### Task prompt
Put the lines below into a Markdown table with two columns, Row and Text. Give each line a row number and leave out any blank lines.
● ● ●
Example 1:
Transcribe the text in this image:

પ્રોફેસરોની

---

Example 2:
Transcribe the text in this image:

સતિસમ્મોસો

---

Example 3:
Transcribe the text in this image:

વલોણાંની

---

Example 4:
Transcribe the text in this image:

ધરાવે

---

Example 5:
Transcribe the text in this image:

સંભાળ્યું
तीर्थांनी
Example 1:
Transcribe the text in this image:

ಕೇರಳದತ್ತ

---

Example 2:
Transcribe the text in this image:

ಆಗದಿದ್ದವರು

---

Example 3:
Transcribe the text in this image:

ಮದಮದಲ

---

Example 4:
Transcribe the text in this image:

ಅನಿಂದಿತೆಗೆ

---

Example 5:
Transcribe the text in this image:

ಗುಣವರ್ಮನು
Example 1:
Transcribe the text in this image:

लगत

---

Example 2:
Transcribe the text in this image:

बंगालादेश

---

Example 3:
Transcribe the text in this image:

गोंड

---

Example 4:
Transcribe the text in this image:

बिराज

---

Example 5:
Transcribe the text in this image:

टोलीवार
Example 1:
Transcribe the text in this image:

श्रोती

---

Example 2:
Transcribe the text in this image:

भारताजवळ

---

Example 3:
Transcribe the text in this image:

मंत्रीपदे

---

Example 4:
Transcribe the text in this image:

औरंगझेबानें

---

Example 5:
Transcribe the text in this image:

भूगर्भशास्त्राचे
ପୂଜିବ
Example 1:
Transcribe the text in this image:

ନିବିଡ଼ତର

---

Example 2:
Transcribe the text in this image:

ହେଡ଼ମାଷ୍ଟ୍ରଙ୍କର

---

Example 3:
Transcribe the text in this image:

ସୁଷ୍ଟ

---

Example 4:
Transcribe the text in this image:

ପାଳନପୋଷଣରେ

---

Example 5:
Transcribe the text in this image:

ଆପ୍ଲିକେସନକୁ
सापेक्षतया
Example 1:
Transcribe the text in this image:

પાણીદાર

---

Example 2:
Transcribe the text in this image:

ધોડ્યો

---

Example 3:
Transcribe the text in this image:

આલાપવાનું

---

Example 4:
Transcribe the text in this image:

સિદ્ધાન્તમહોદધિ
● ● ●
### Written solution
| Row | Text |
|---|---|
| 1 | Example 1: |
| 2 | Transcribe the text in this image: |
| 3 | પ્રોફેસરોની |
| 4 | --- |
| 5 | Example 2: |
| 6 | Transcribe the text in this image: |
| 7 | સતિસમ્મોસો |
| 8 | --- |
| 9 | Example 3: |
| 10 | Transcribe the text in this image: |
| 11 | વલોણાંની |
| 12 | --- |
| 13 | Example 4: |
| 14 | Transcribe the text in this image: |
| 15 | ધરાવે |
| 16 | --- |
| 17 | Example 5: |
| 18 | Transcribe the text in this image: |
| 19 | સંભાળ્યું |
| 20 | तीर्थांनी |
| 21 | Example 1: |
| 22 | Transcribe the text in this image: |
| 23 | ಕೇರಳದತ್ತ |
| 24 | --- |
| 25 | Example 2: |
| 26 | Transcribe the text in this image: |
| 27 | ಆಗದಿದ್ದವರು |
| 28 | --- |
| 29 | Example 3: |
| 30 | Transcribe the text in this image: |
| 31 | ಮದಮದಲ |
| 32 | --- |
| 33 | Example 4: |
| 34 | Transcribe the text in this image: |
| 35 | ಅನಿಂದಿತೆಗೆ |
| 36 | --- |
| 37 | Example 5: |
| 38 | Transcribe the text in this image: |
| 39 | ಗುಣವರ್ಮನು |
| 40 | Example 1: |
| 41 | Transcribe the text in this image: |
| 42 | लगत |
| 43 | --- |
| 44 | Example 2: |
| 45 | Transcribe the text in this image: |
| 46 | बंगालादेश |
| 47 | --- |
| 48 | Example 3: |
| 49 | Transcribe the text in this image: |
| 50 | गोंड |
| 51 | --- |
| 52 | Example 4: |
| 53 | Transcribe the text in this image: |
| 54 | बिराज |
| 55 | --- |
| 56 | Example 5: |
| 57 | Transcribe the text in this image: |
| 58 | टोलीवार |
| 59 | Example 1: |
| 60 | Transcribe the text in this image: |
| 61 | श्रोती |
| 62 | --- |
| 63 | Example 2: |
| 64 | Transcribe the text in this image: |
| 65 | भारताजवळ |
| 66 | --- |
| 67 | Example 3: |
| 68 | Transcribe the text in this image: |
| 69 | मंत्रीपदे |
| 70 | --- |
| 71 | Example 4: |
| 72 | Transcribe the text in this image: |
| 73 | औरंगझेबानें |
| 74 | --- |
| 75 | Example 5: |
| 76 | Transcribe the text in this image: |
| 77 | भूगर्भशास्त्राचे |
| 78 | ପୂଜିବ |
| 79 | Example 1: |
| 80 | Transcribe the text in this image: |
| 81 | ନିବିଡ଼ତର |
| 82 | --- |
| 83 | Example 2: |
| 84 | Transcribe the text in this image: |
| 85 | ହେଡ଼ମାଷ୍ଟ୍ରଙ୍କର |
| 86 | --- |
| 87 | Example 3: |
| 88 | Transcribe the text in this image: |
| 89 | ସୁଷ୍ଟ |
| 90 | --- |
| 91 | Example 4: |
| 92 | Transcribe the text in this image: |
| 93 | ପାଳନପୋଷଣରେ |
| 94 | --- |
| 95 | Example 5: |
| 96 | Transcribe the text in this image: |
| 97 | ଆପ୍ଲିକେସନକୁ |
| 98 | सापेक्षतया |
| 99 | Example 1: |
| 100 | Transcribe the text in this image: |
| 101 | પાણીદાર |
| 102 | --- |
| 103 | Example 2: |
| 104 | Transcribe the text in this image: |
| 105 | ધોડ્યો |
| 106 | --- |
| 107 | Example 3: |
| 108 | Transcribe the text in this image: |
| 109 | આલાપવાનું |
| 110 | --- |
| 111 | Example 4: |
| 112 | Transcribe the text in this image: |
| 113 | સિદ્ધાન્તમહોદધિ |